>>>>

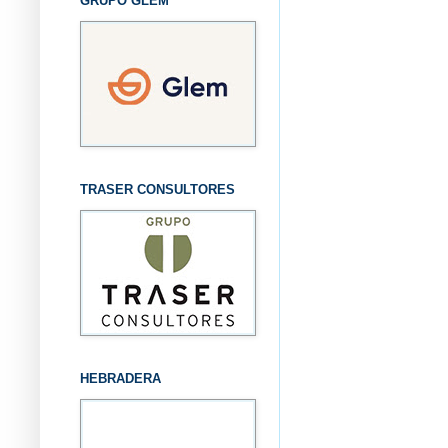
GRUPO GLEM
TRASER CONSULTORES
HEBRADERA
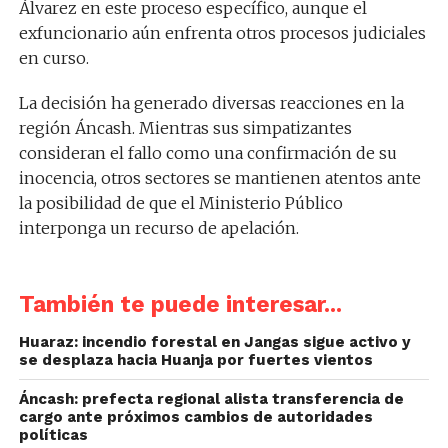
Álvarez en este proceso específico, aunque el
exfuncionario aún enfrenta otros procesos judiciales
en curso.
La decisión ha generado diversas reacciones en la
región Áncash. Mientras sus simpatizantes
consideran el fallo como una confirmación de su
inocencia, otros sectores se mantienen atentos ante
la posibilidad de que el Ministerio Público
interponga un recurso de apelación.
También te puede interesar...
Huaraz: incendio forestal en Jangas sigue activo y
se desplaza hacia Huanja por fuertes vientos
Áncash: prefecta regional alista transferencia de
cargo ante próximos cambios de autoridades
políticas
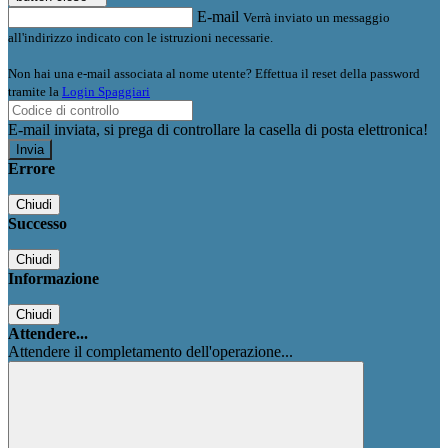
E-mail
Verrà inviato un messaggio
all'indirizzo indicato con le istruzioni necessarie.
Non hai una e-mail associata al nome utente? Effettua il reset della password
tramite la
Login Spaggiari
E-mail inviata, si prega di controllare la casella di posta elettronica!
Errore
Chiudi
Successo
Chiudi
Informazione
Chiudi
Attendere...
Attendere il completamento dell'operazione...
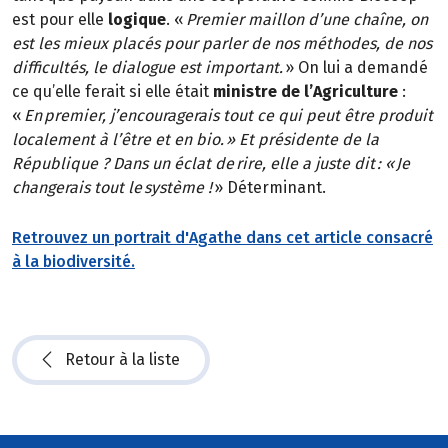
est pour elle
logique
. «
Premier maillon d’une chaîne, on
est les mieux placés pour parler de nos méthodes, de nos
difficultés, le dialogue est important.
» On lui a demandé
ce qu’elle ferait si elle était
ministre de l’Agriculture
:
«
En premier, j’encouragerais tout ce qui peut être produit
localement à l’être et en bio. » Et présidente de la
République ? Dans un éclat de rire, elle a juste dit : « Je
changerais tout le système !
» Déterminant.
Retrouvez un portrait d'Agathe dans cet article consacré
à la biodiversité.
Retour à la liste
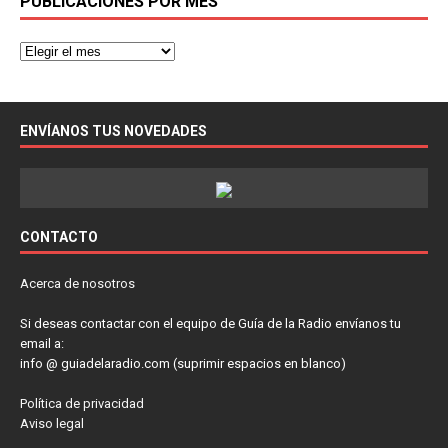
PUBLICACIONES POR MES
ENVÍANOS TUS NOVEDADES
CONTACTO
Acerca de nosotros
Si deseas contactar con el equipo de Guía de la Radio envíanos tu
email a:
info @ guiadelaradio.com (suprimir espacios en blanco)
Política de privacidad
Aviso legal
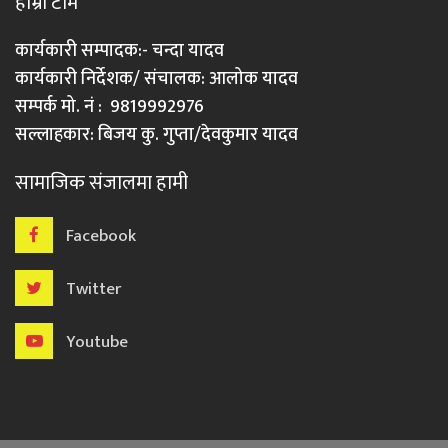
हाम्रो टीम
कार्यकारी सम्पादक:- चन्दा यादव
कार्यकारी निर्देशक/ संचालक: आलोक यादव
सम्पर्क मो. नं : 9819992976
सल्लाहकार: बिजय कु. गुप्ता/देवकुमार यादव
सामाजिक संजालमा हामी
Facebook
Twitter
Youtube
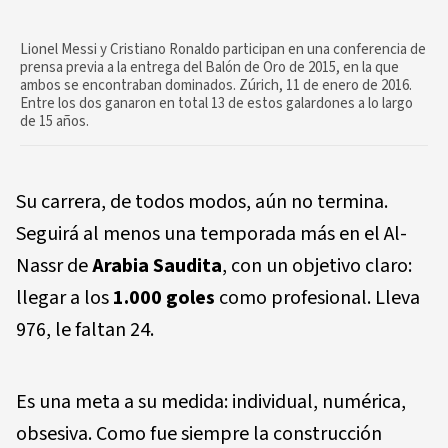
Lionel Messi y Cristiano Ronaldo participan en una conferencia de
prensa previa a la entrega del Balón de Oro de 2015, en la que
ambos se encontraban dominados. Zúrich, 11 de enero de 2016.
Entre los dos ganaron en total 13 de estos galardones a lo largo
de 15 años.
Su carrera, de todos modos, aún no termina.
Seguirá al menos una temporada más en el Al-
Nassr de
Arabia Saudita
, con un objetivo claro:
llegar a los
1.000 goles
como profesional. Lleva
976, le faltan 24.
Es una meta a su medida: individual, numérica,
obsesiva. Como fue siempre la construcción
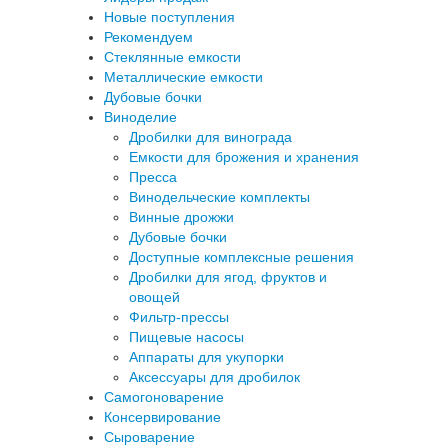
Новые поступления
Рекомендуем
Стеклянные емкости
Металлические емкости
Дубовые бочки
Виноделие
Дробилки для винограда
Емкости для брожения и хранения
Пресса
Винодельческие комплекты
Винные дрожжи
Дубовые бочки
Доступные комплексные решения
Дробилки для ягод, фруктов и
овощей
Фильтр-прессы
Пищевые насосы
Аппараты для укупорки
Аксессуары для дробилок
Самогоноварение
Консервирование
Сыроварение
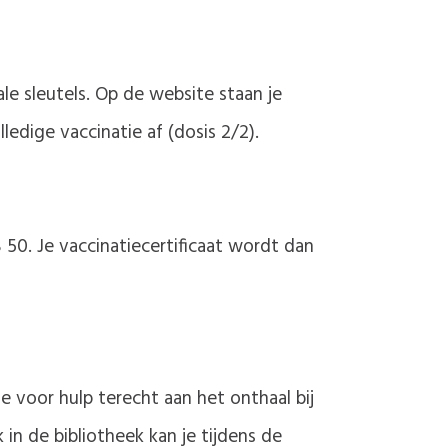
ale sleutels. Op de website staan je
ledige vaccinatie af (dosis 2/2).
 50. Je vaccinatiecertificaat wordt dan
e voor hulp terecht aan het onthaal bij
in de bibliotheek kan je tijdens de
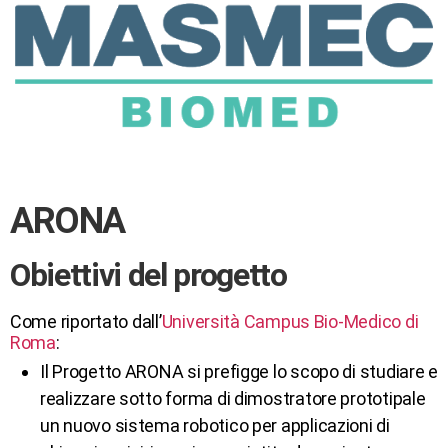
ARONA
Obiettivi del progetto
Come riportato dall’
Università Campus Bio-Medico di
Roma
:
Il Progetto ARONA si prefigge lo scopo di studiare e
realizzare sotto forma di dimostratore prototipale
un nuovo sistema robotico per applicazioni di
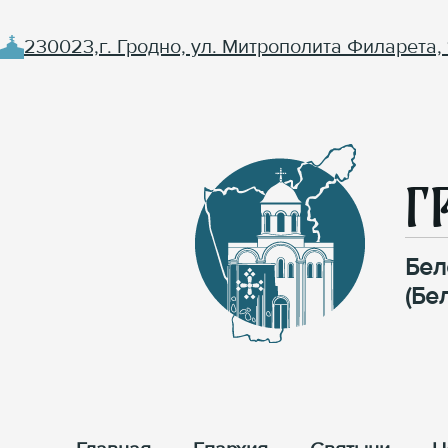
230023,г. Гродно, ул. Митрополита Филарета, 
Г
Бел
(Бе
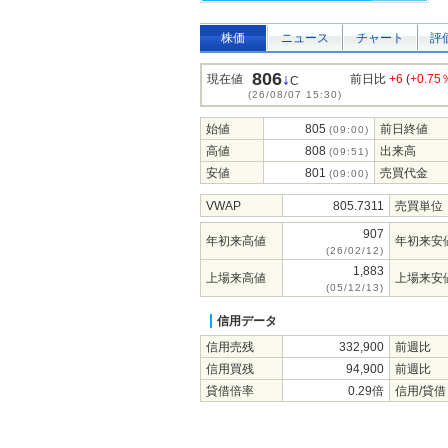
株価
ニュース
チャート
評
806
↓
現在値
前日比
+6
(
+0.75
C
(26/08/07 15:30)
始値
805
前日終値
(09:00)
高値
808
出来高
(09:51)
安値
801
売買代金
(09:00)
VWAP
805.7311
売買単位
907
年初来高値
年初来安
(26/02/12)
1,883
上場来高値
上場来安
(05/12/13)
信用データ
信用売残
332,900
前週比
信用買残
94,900
前週比
貸借倍率
0.29倍
信用/貸借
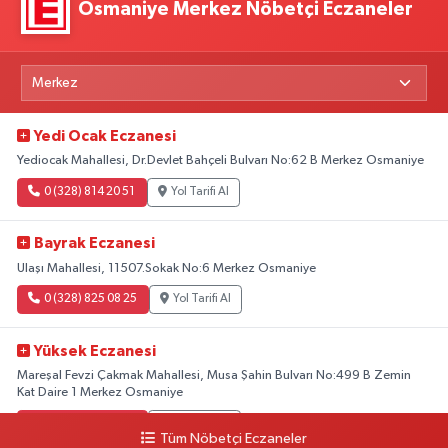
Osmaniye Merkez Nöbetçi Eczaneler
Yedi Ocak Eczanesi
Yediocak Mahallesi, Dr.Devlet Bahçeli Bulvarı No:62 B Merkez Osmaniye
0 (328) 814 20 51
Yol Tarifi Al
Bayrak Eczanesi
Ulaşı Mahallesi, 11507.Sokak No:6 Merkez Osmaniye
0 (328) 825 08 25
Yol Tarifi Al
Yüksek Eczanesi
Mareşal Fevzi Çakmak Mahallesi, Musa Şahin Bulvarı No:499 B Zemin
Kat Daire 1 Merkez Osmaniye
0 (328) 812 02 00
Yol Tarifi Al
Tüm Nöbetçi Eczaneler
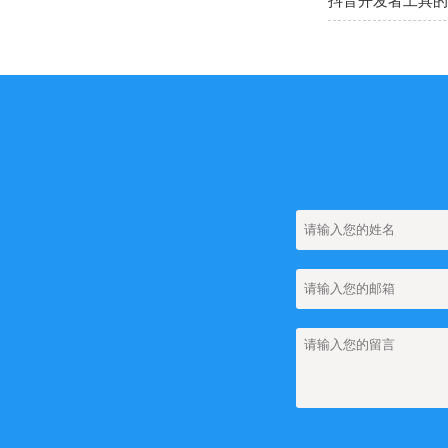
抖音开发者工具的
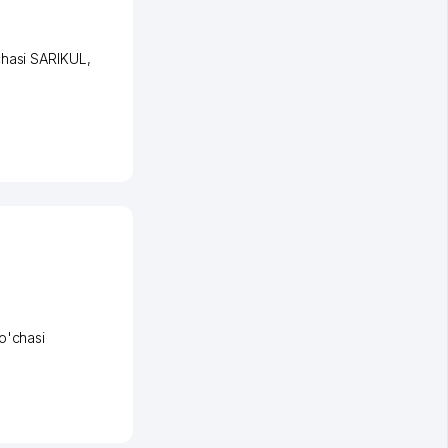
chasi SARIKUL
,
o'chasi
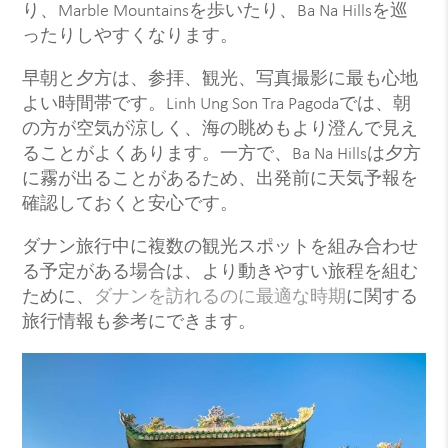
り、Marble Mountainsを歩いたり、Ba Na Hillsを巡
ったりしやすくなります。
早朝と夕方は、参拝、観光、写真撮影に最も心地
よい時間帯です。Linh Ung Son Tra Pagodaでは、朝
の方が空気が涼しく、海の眺めもより澄んで見え
ることがよくあります。一方で、Ba Na Hillsは夕方
に霧が出ることがあるため、出発前に天気予報を
確認しておくと安心です。
ダナン旅行中に複数の観光スポットを組み合わせ
る予定がある場合は、より動きやすい旅程を組む
ために、
ダナンを訪れるのに最適な時期
に関する
旅行情報も参考にできます。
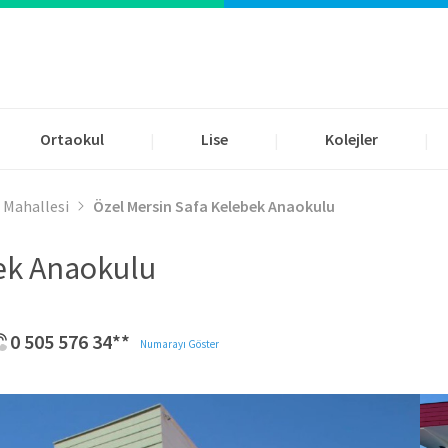
Ortaokul
Lise
Kolejler
|
|
|
 Mahallesi
Özel Mersin Safa Kelebek Anaokulu
ek Anaokulu
0 505 576 34**
Numarayı Göster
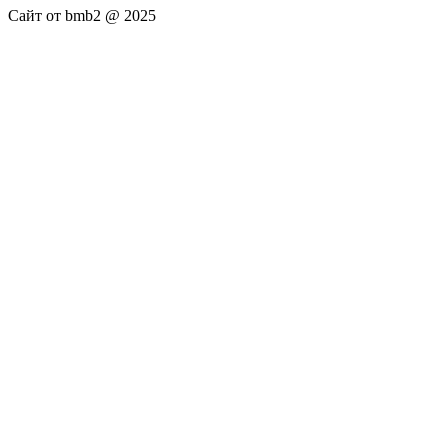
Сайт от bmb2 @ 2025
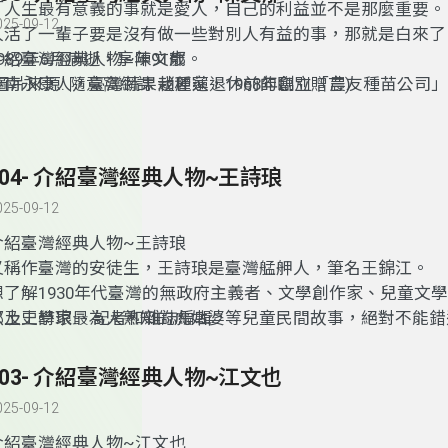
「人生最有意義的事就是愛人，自己的利益並不是那麼重要。
025-09-12
人活了一輩子要是沒有做一些對別人有益的事，那就是白來了
1989年6月病逝，享年91歲。
介紹臺灣經典人物~陳文郁
(圖片來源: 隨意窩網誌 趙麗蓮退休前的臨別贈言)
臺南永康人，臺灣蔬果栽種家，1968年創立「農友種苗公司
福基金會董事長。他培育出200多種西瓜新品種，如無子西瓜
的「黛安娜」西瓜，及聖女小番茄、蜜世界哈密瓜、新世紀哈
皮南瓜、綠色苦瓜、白色茄子、迷你冬瓜等蔬果，所培育出的
104- 介紹臺灣經典人物~王詩琅
果，總數超過1000種。
025-09-12
介紹臺灣經典人物~王詩琅
又稱作臺灣的安徒生，王詩琅是臺灣艋舺人，筆名王錦江。
想了解1930年代臺灣的無政府主義者、文學創作家、兒童文
鄉土史學家 、記者和雜誌編輯，
以及王詩琅最為人熟知的虎姑婆等兒童民間故事，絕對不能錯
節目。
103- 介紹臺灣經典人物~江文也
025-09-12
介紹臺灣經典人物~江文也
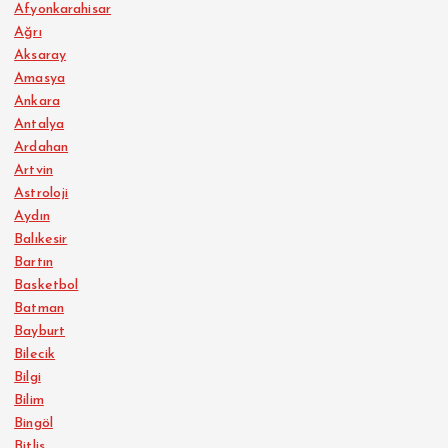
Afyonkarahisar
Ağrı
Aksaray
Amasya
Ankara
Antalya
Ardahan
Artvin
Astroloji
Aydın
Balıkesir
Bartın
Basketbol
Batman
Bayburt
Bilecik
Bilgi
Bilim
Bingöl
Bitlis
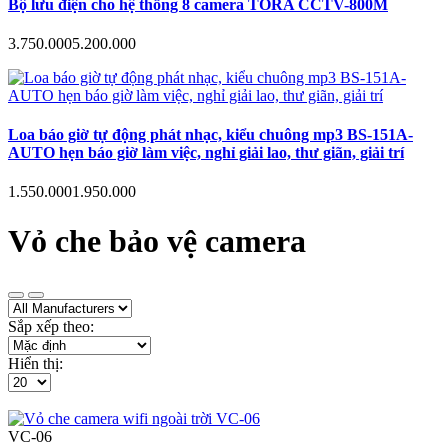
Bộ lưu điện cho hệ thống 8 camera TORA CCTV-800M
3.750.000
5.200.000
Loa báo giờ tự động phát nhạc, kiểu chuông mp3 BS-151A-
AUTO hẹn báo giờ làm việc, nghỉ giải lao, thư giãn, giải trí
1.550.000
1.950.000
Vỏ che bảo vệ camera
Sắp xếp theo:
Hiển thị:
VC-06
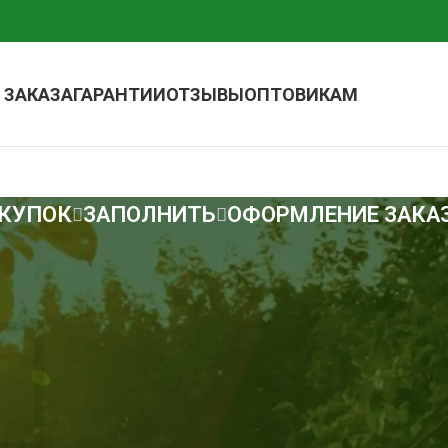
 ЗАКАЗА
ГАРАНТИИ
ОТЗЫВЫ
ОПТОВИКАМ
ОКУПОК
ЗАПОЛНИТЬ
ОФОРМЛЕНИЕ ЗАКА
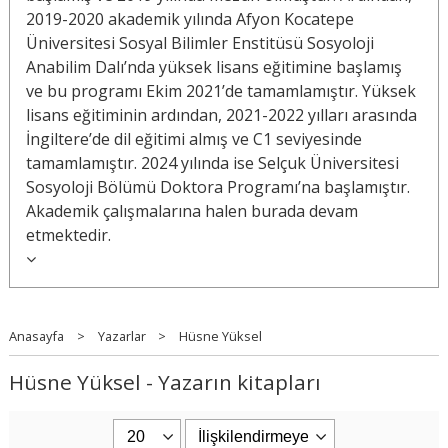
2019-2020 akademik yılında Afyon Kocatepe
Üniversitesi Sosyal Bilimler Enstitüsü Sosyoloji
Anabilim Dalı’nda yüksek lisans eğitimine başlamış
ve bu programı Ekim 2021’de tamamlamıştır. Yüksek
lisans eğitiminin ardından, 2021-2022 yılları arasında
İngiltere’de dil eğitimi almış ve C1 seviyesinde
tamamlamıştır. 2024 yılında ise Selçuk Üniversitesi
Sosyoloji Bölümü Doktora Programı’na başlamıştır.
Akademik çalışmalarına halen burada devam
etmektedir.
Anasayfa
>
Yazarlar
>
Hüsne Yüksel
Hüsne Yüksel - Yazarın kitapları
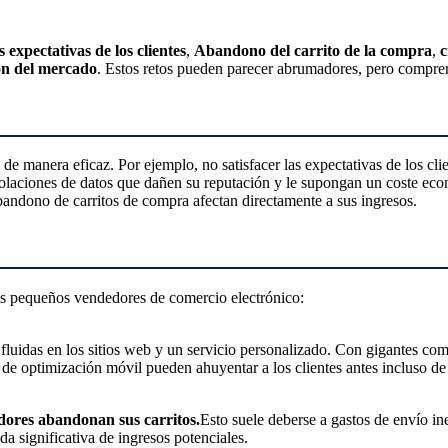
s expectativas de los clientes
,
Abandono del carrito de la compra
,
c
ón del mercado
. Estos retos pueden parecer abrumadores, pero compren
e manera eficaz. Por ejemplo, no satisfacer las expectativas de los clie
olaciones de datos que dañen su reputación y le supongan un coste eco
 abandono de carritos de compra afectan directamente a sus ingresos.
os pequeños vendedores de comercio electrónico:
s fluidas en los sitios web y un servicio personalizado. Con gigantes 
ta de optimización móvil pueden ahuyentar a los clientes antes incluso d
dores abandonan sus carritos.
Esto suele deberse a gastos de envío in
a significativa de ingresos potenciales.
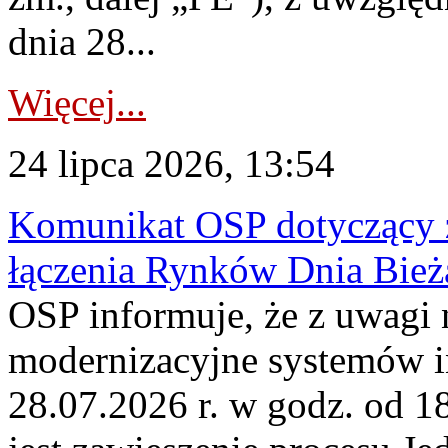
dnia 28...
Więcej...
24 lipca 2026, 13:54
Komunikat OSP dotyczący z
łączenia Rynków Dnia Bież
OSP informuje, że z uwagi 
modernizacyjne systemów 
28.07.2026 r. w godz. od 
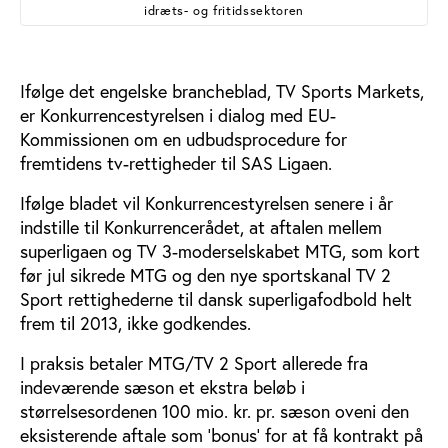
idræts- og fritidssektoren
Ifølge det engelske brancheblad, TV Sports Markets,
er Konkurrencestyrelsen i dialog med EU-
Kommissionen om en udbudsprocedure for
fremtidens tv-rettigheder til SAS Ligaen.
Ifølge bladet vil Konkurrencestyrelsen senere i år
indstille til Konkurrencerådet, at aftalen mellem
superligaen og TV 3-moderselskabet MTG, som kort
før jul sikrede MTG og den nye sportskanal TV 2
Sport rettighederne til dansk superligafodbold helt
frem til 2013, ikke godkendes.
I praksis betaler MTG/TV 2 Sport allerede fra
indeværende sæson et ekstra beløb i
størrelsesordenen 100 mio. kr. pr. sæson oveni den
eksisterende aftale som ’bonus’ for at få kontrakt på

<<<<

WHAT IS BEING ASKED:
Transcribe exactly, please, the lines between the start of the records above and the line holding "Verrà inviato un messaggio", counting both of those lines and omitting pictures.

REPLY TO THE TASK:
GRUPO GLEM
TRASER CONSULTORES
HEBRADERA
Álvarez en este proceso específico, aunque el
exfuncionario aún enfrenta otros procesos judiciales
en curso.
La decisión ha generado diversas reacciones en la
región Áncash. Mientras sus simpatizantes
consideran el fallo como una confirmación de su
inocencia, otros sectores se mantienen atentos ante
la posibilidad de que el Ministerio Público
interponga un recurso de apelación.
También te puede interesar...
Huaraz: incendio forestal en Jangas sigue activo y
se desplaza hacia Huanja por fuertes vientos
Áncash: prefecta regional alista transferencia de
cargo ante próximos cambios de autoridades
políticas
E-mail
Verrà inviato un messaggio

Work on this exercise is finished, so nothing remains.